TASK OBJECTIVE: Output the entries word for word. Omit images.

ENTRIES PROVIDED:

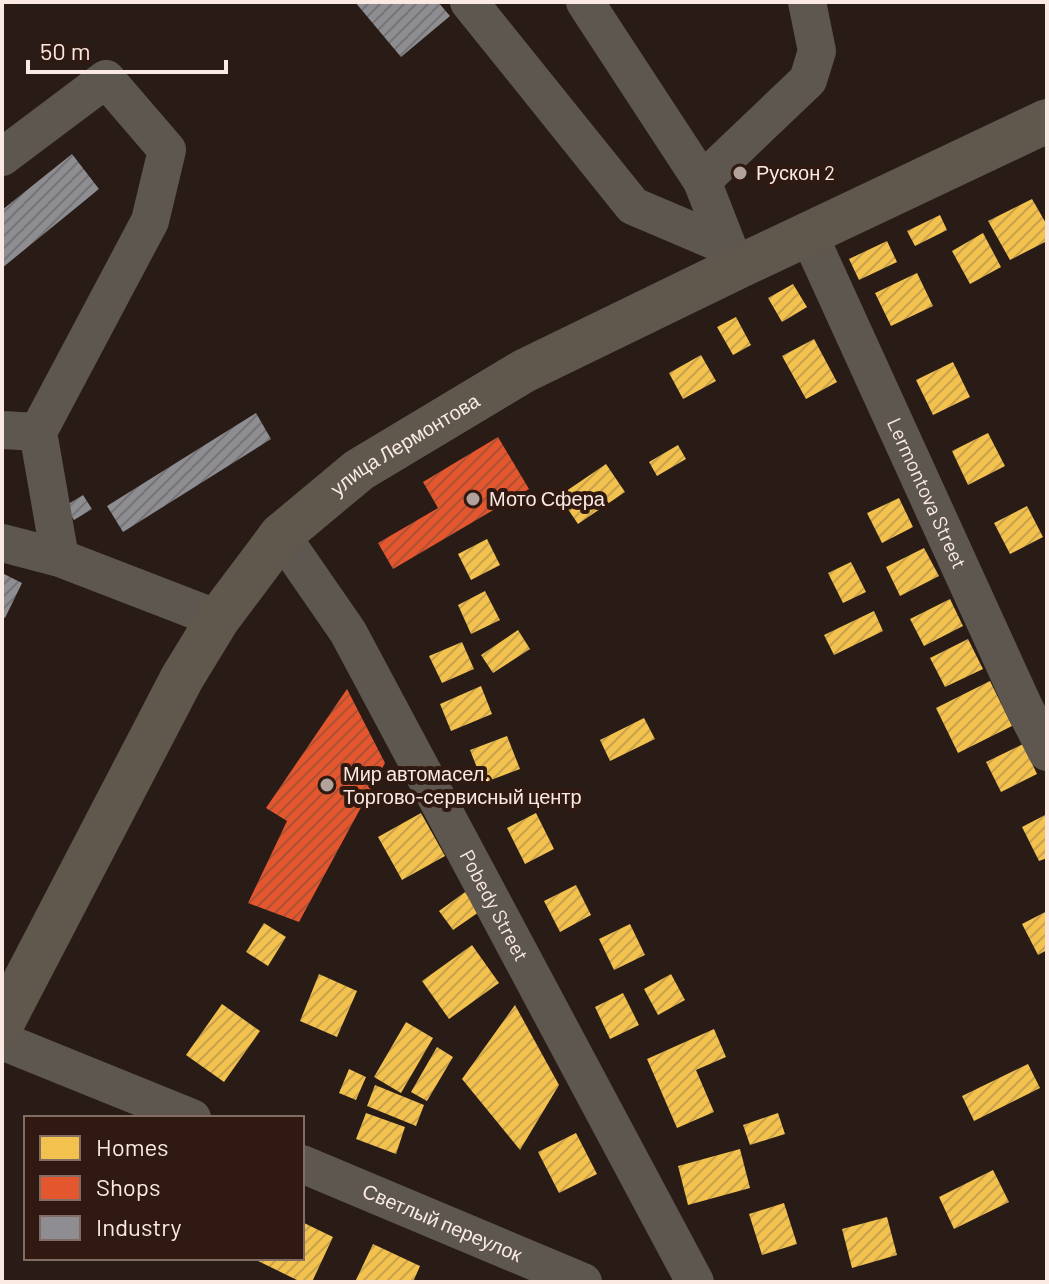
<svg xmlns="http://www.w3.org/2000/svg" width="1049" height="1284" font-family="Barlow,sans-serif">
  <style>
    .homes { fill: url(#homes-hatch) }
    .shops { fill: url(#shops-hatch) }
    .industry { fill: url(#industry-hatch) }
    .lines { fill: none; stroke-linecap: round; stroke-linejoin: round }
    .minor { stroke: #5e574f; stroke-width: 38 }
    .major { stroke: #60574d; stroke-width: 44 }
    .poi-dot { fill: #b1a29c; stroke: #301910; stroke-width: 3 }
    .labels { text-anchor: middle; stroke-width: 8; stroke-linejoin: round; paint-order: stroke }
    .poi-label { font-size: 20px; fill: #faeae3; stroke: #301910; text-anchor: start }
    .street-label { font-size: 20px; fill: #faeae3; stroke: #301910 }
  </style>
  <defs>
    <pattern id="homes-hatch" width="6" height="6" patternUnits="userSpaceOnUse" patternTransform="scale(2)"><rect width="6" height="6" fill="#f2c14e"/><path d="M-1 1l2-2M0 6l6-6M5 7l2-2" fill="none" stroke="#c8a24c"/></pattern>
    <pattern id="shops-hatch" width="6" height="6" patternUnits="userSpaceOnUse" patternTransform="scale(2)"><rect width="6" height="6" fill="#e4572e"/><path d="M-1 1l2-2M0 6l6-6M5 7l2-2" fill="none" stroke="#ae5136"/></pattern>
    <pattern id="industry-hatch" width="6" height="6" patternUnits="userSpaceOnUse" patternTransform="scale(2)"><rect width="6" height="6" fill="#8d8d92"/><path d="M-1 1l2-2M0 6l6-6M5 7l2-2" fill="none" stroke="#767477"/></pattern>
  </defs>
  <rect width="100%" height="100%" fill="#291c17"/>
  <!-- homes -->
  <path class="homes" d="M1032 199 1047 225V241L1010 260 988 221Z
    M940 215 947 230 915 246 907 231Z
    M983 233 1001 267 970 284 952 251Z
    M887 241 897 262 859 280 849 259Z
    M917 273 933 306 891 326 875 293Z
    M793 284 807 307 782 322 768 298Z
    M736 317 751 345 733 355 717 327Z
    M814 339 837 382 806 399 782 356Z
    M701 355 716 381 683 399 669 373Z
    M953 362 970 397 933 415 916 380Z
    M988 433 1005 466 968 485 952 451Z
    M678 445 686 459 657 476 649 462Z
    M606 464 625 492 578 524 559 496Z
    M899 498 913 527 882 543 867 513Z
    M1027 506 1043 537 1010 554 994 523Z
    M487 539 500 565 471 580 458 554Z
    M924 548 939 576 900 596 886 567Z
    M851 562 866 592 843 603 828 573Z
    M485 591 500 620 471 634 458 605Z
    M950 599 963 626 924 646 910 619Z
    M874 611 883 631 834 655 824 635Z
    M518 630 530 649 493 673 481 655Z
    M968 639 983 669 945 687 930 658Z
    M462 642 474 669 442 683 429 656Z
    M990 681 1012 726 958 753 936 708Z
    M481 686 492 714 451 731 440 704Z
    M644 718 655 739 610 761 600 740Z
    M507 736 520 769 483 783 470 750Z
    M1023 744 1037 774 1001 792 986 762Z
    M421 813 445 856 402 880 378 837Z
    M536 813 554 849 525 864 507 828Z
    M1047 814V858L1039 861 1022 827Z
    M576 885 591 915 560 932 544 901Z
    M465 892 479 912 453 930 439 911Z
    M1047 911V950L1038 955 1022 924Z
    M264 923 286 937 268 966 246 952Z
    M630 924 645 955 614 970 599 939Z
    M472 945 499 983 449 1019 422 981Z
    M319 974 357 991 337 1037 300 1021Z
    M671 974 685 1000 658 1015 644 989Z
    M623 993 639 1025 610 1039 595 1007Z
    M222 1004 260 1031 224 1082 186 1055Z
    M515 1005 559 1085 520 1150 462 1079Z
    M406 1022 433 1038 401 1093 374 1077Z
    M714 1029 726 1057 696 1070 714 1112 677 1128 647 1059Z
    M437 1047 453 1057 427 1101 411 1092Z
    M1028 1064 1040 1088 974 1121 962 1096Z
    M349 1069 366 1077 356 1100 339 1093Z
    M375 1085 424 1105 416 1126 367 1106Z
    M366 1113 405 1127 396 1154 356 1139Z
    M778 1113 785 1134 750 1145 743 1125Z
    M576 1133 597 1174 559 1193 538 1152Z
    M740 1149 750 1188 688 1205 678 1166Z
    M993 1170 1009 1202 954 1229 939 1197Z
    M784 1203 797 1244 762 1255 749 1214Z
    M887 1217 897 1255 852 1268 842 1229Z
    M302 1222 333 1237 312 1282H301L252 1258H302Z
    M373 1244 420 1266 413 1282H355Z"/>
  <!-- shops -->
  <path class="shops" d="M498 437 529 489 393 569 378 543 438 508 423 482Z
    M347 689 385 763 299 922 248 903 287 821 266 808Z"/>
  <!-- industry -->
  <path class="industry" d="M355 2H438L450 16 401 57Z
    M72 154 99 189 2 268V210Z
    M256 413 271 439 123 532 107 506Z
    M83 495 92 509 74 520 65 506Z
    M4 574 22 583 5 618 2 617Z"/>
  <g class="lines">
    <!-- minor -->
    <g class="minor">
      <path d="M469 2 633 206 727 246"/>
      <path d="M585 2 702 181 732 258"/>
      <path d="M2 157 106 79 167 150 150 221 38 432 60 558"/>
      <path d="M702 181 808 80 817 51 807 2"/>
      <path id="s1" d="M808 233 1024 707 1047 752"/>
      <path d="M2 430 38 432"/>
      <path id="s2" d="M281 535 348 632 695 1282"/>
      <path d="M2 543 60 558 218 619"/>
      <path d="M2 1041 192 1118"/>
      <path id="s3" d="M302 1164 583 1282"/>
    </g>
    <!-- major -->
    <path class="major" id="s4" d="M2 1024 182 678 218 619 281 535 359 470 524 371 736 268 1047 121"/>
  </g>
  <!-- markers -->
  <g class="poi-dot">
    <circle cx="740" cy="173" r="8"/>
    <circle cx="473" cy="499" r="8"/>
    <circle cx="327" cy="785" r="8"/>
  </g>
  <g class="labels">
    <!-- poi labels -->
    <g class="poi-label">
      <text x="756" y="180">Рускон 2</text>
      <text x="489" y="506">Мото Сфера</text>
      <text x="343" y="781">Мир автомасел.<tspan x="343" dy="23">Торгово-сервисный центр</tspan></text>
    </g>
    <!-- street labels -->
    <g class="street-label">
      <text dy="7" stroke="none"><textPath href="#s4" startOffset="718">улица Лермонтова</textPath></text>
      <text dy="7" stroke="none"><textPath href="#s1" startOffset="286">Lermontova Street</textPath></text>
      <text dy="7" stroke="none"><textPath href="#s2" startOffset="428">Pobedy Street</textPath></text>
      <text dy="7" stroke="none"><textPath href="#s3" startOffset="152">Светлый переулок</textPath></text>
    </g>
  </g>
  <!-- border -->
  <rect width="1049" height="1284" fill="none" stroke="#faeae3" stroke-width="8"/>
  <!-- legend -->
  <rect x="24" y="1116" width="280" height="144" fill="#301910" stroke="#816d64" stroke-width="2"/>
  <rect x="40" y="1136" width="40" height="24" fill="#f2c14e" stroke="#816d64" stroke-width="2"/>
  <text x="96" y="1156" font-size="24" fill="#faeae3">Homes</text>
  <rect x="40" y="1176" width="40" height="24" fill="#e4572e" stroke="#816d64" stroke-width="2"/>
  <text x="96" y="1196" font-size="24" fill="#faeae3">Shops</text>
  <rect x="40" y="1216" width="40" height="24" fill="#8d8d92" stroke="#816d64" stroke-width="2"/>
  <text x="96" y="1236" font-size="24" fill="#faeae3">Industry</text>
  <!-- scale -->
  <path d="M28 60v12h198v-12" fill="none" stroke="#faeae3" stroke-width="4"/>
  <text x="40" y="60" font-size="24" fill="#faeae3" stroke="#301910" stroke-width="6" paint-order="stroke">50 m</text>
</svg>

EXERCISE ANSWER:
<svg xmlns="http://www.w3.org/2000/svg" width="1049" height="1284" font-family="Barlow,sans-serif">
  <style>
    .homes { fill: url(#homes-hatch) }
    .shops { fill: url(#shops-hatch) }
    .industry { fill: url(#industry-hatch) }
    .lines { fill: none; stroke-linecap: round; stroke-linejoin: round }
    .minor { stroke: #5e574f; stroke-width: 38 }
    .major { stroke: #60574d; stroke-width: 44 }
    .poi-dot { fill: #b1a29c; stroke: #301910; stroke-width: 3 }
    .labels { text-anchor: middle; stroke-width: 8; stroke-linejoin: round; paint-order: stroke }
    .poi-label { font-size: 20px; fill: #faeae3; stroke: #301910; text-anchor: start }
    .street-label { font-size: 20px; fill: #faeae3; stroke: #301910 }
  </style>
  <defs>
    <pattern id="homes-hatch" width="6" height="6" patternUnits="userSpaceOnUse" patternTransform="scale(2)"><rect width="6" height="6" fill="#f2c14e"/><path d="M-1 1l2-2M0 6l6-6M5 7l2-2" fill="none" stroke="#c8a24c"/></pattern>
    <pattern id="shops-hatch" width="6" height="6" patternUnits="userSpaceOnUse" patternTransform="scale(2)"><rect width="6" height="6" fill="#e4572e"/><path d="M-1 1l2-2M0 6l6-6M5 7l2-2" fill="none" stroke="#ae5136"/></pattern>
    <pattern id="industry-hatch" width="6" height="6" patternUnits="userSpaceOnUse" patternTransform="scale(2)"><rect width="6" height="6" fill="#8d8d92"/><path d="M-1 1l2-2M0 6l6-6M5 7l2-2" fill="none" stroke="#767477"/></pattern>
  </defs>
  <rect width="100%" height="100%" fill="#291c17"/>
  <!-- homes -->
  <path class="homes" d="M1032 199 1047 225V241L1010 260 988 221Z
    M940 215 947 230 915 246 907 231Z
    M983 233 1001 267 970 284 952 251Z
    M887 241 897 262 859 280 849 259Z
    M917 273 933 306 891 326 875 293Z
    M793 284 807 307 782 322 768 298Z
    M736 317 751 345 733 355 717 327Z
    M814 339 837 382 806 399 782 356Z
    M701 355 716 381 683 399 669 373Z
    M953 362 970 397 933 415 916 380Z
    M988 433 1005 466 968 485 952 451Z
    M678 445 686 459 657 476 649 462Z
    M606 464 625 492 578 524 559 496Z
    M899 498 913 527 882 543 867 513Z
    M1027 506 1043 537 1010 554 994 523Z
    M487 539 500 565 471 580 458 554Z
    M924 548 939 576 900 596 886 567Z
    M851 562 866 592 843 603 828 573Z
    M485 591 500 620 471 634 458 605Z
    M950 599 963 626 924 646 910 619Z
    M874 611 883 631 834 655 824 635Z
    M518 630 530 649 493 673 481 655Z
    M968 639 983 669 945 687 930 658Z
    M462 642 474 669 442 683 429 656Z
    M990 681 1012 726 958 753 936 708Z
    M481 686 492 714 451 731 440 704Z
    M644 718 655 739 610 761 600 740Z
    M507 736 520 769 483 783 470 750Z
    M1023 744 1037 774 1001 792 986 762Z
    M421 813 445 856 402 880 378 837Z
    M536 813 554 849 525 864 507 828Z
    M1047 814V858L1039 861 1022 827Z
    M576 885 591 915 560 932 544 901Z
    M465 892 479 912 453 930 439 911Z
    M1047 911V950L1038 955 1022 924Z
    M264 923 286 937 268 966 246 952Z
    M630 924 645 955 614 970 599 939Z
    M472 945 499 983 449 1019 422 981Z
    M319 974 357 991 337 1037 300 1021Z
    M671 974 685 1000 658 1015 644 989Z
    M623 993 639 1025 610 1039 595 1007Z
    M222 1004 260 1031 224 1082 186 1055Z
    M515 1005 559 1085 520 1150 462 1079Z
    M406 1022 433 1038 401 1093 374 1077Z
    M714 1029 726 1057 696 1070 714 1112 677 1128 647 1059Z
    M437 1047 453 1057 427 1101 411 1092Z
    M1028 1064 1040 1088 974 1121 962 1096Z
    M349 1069 366 1077 356 1100 339 1093Z
    M375 1085 424 1105 416 1126 367 1106Z
    M366 1113 405 1127 396 1154 356 1139Z
    M778 1113 785 1134 750 1145 743 1125Z
    M576 1133 597 1174 559 1193 538 1152Z
    M740 1149 750 1188 688 1205 678 1166Z
    M993 1170 1009 1202 954 1229 939 1197Z
    M784 1203 797 1244 762 1255 749 1214Z
    M887 1217 897 1255 852 1268 842 1229Z
    M302 1222 333 1237 312 1282H301L252 1258H302Z
    M373 1244 420 1266 413 1282H355Z"/>
  <!-- shops -->
  <path class="shops" d="M498 437 529 489 393 569 378 543 438 508 423 482Z
    M347 689 385 763 299 922 248 903 287 821 266 808Z"/>
  <!-- industry -->
  <path class="industry" d="M355 2H438L450 16 401 57Z
    M72 154 99 189 2 268V210Z
    M256 413 271 439 123 532 107 506Z
    M83 495 92 509 74 520 65 506Z
    M4 574 22 583 5 618 2 617Z"/>
  <g class="lines">
    <!-- minor -->
    <g class="minor">
      <path d="M469 2 633 206 727 246"/>
      <path d="M585 2 702 181 732 258"/>
      <path d="M2 157 106 79 167 150 150 221 38 432 60 558"/>
      <path d="M702 181 808 80 817 51 807 2"/>
      <path id="s1" d="M808 233 1024 707 1047 752"/>
      <path d="M2 430 38 432"/>
      <path id="s2" d="M281 535 348 632 695 1282"/>
      <path d="M2 543 60 558 218 619"/>
      <path d="M2 1041 192 1118"/>
      <path id="s3" d="M302 1164 583 1282"/>
    </g>
    <!-- major -->
    <path class="major" id="s4" d="M2 1024 182 678 218 619 281 535 359 470 524 371 736 268 1047 121"/>
  </g>
  <!-- markers -->
  <g class="poi-dot">
    <circle cx="740" cy="173" r="8"/>
    <circle cx="473" cy="499" r="8"/>
    <circle cx="327" cy="785" r="8"/>
  </g>
  <g class="labels">
    <!-- poi labels -->
    <g class="poi-label">
      <text x="756" y="180">Рускон 2</text>
      <text x="489" y="506">Мото Сфера</text>
      <text x="343" y="781">Мир автомасел.<tspan x="343" dy="23">Торгово-сервисный центр</tspan></text>
    </g>
    <!-- street labels -->
    <g class="street-label">
      <text dy="7" stroke="none"><textPath href="#s4" startOffset="718">улица Лермонтова</textPath></text>
      <text dy="7" stroke="none"><textPath href="#s1" startOffset="286">Lermontova Street</textPath></text>
      <text dy="7" stroke="none"><textPath href="#s2" startOffset="428">Pobedy Street</textPath></text>
      <text dy="7" stroke="none"><textPath href="#s3" startOffset="152">Светлый переулок</textPath></text>
    </g>
  </g>
  <!-- border -->
  <rect width="1049" height="1284" fill="none" stroke="#faeae3" stroke-width="8"/>
  <!-- legend -->
  <rect x="24" y="1116" width="280" height="144" fill="#301910" stroke="#816d64" stroke-width="2"/>
  <rect x="40" y="1136" width="40" height="24" fill="#f2c14e" stroke="#816d64" stroke-width="2"/>
  <text x="96" y="1156" font-size="24" fill="#faeae3">Homes</text>
  <rect x="40" y="1176" width="40" height="24" fill="#e4572e" stroke="#816d64" stroke-width="2"/>
  <text x="96" y="1196" font-size="24" fill="#faeae3">Shops</text>
  <rect x="40" y="1216" width="40" height="24" fill="#8d8d92" stroke="#816d64" stroke-width="2"/>
  <text x="96" y="1236" font-size="24" fill="#faeae3">Industry</text>
  <!-- scale -->
  <path d="M28 60v12h198v-12" fill="none" stroke="#faeae3" stroke-width="4"/>
  <text x="40" y="60" font-size="24" fill="#faeae3" stroke="#301910" stroke-width="6" paint-order="stroke">50 m</text>
</svg>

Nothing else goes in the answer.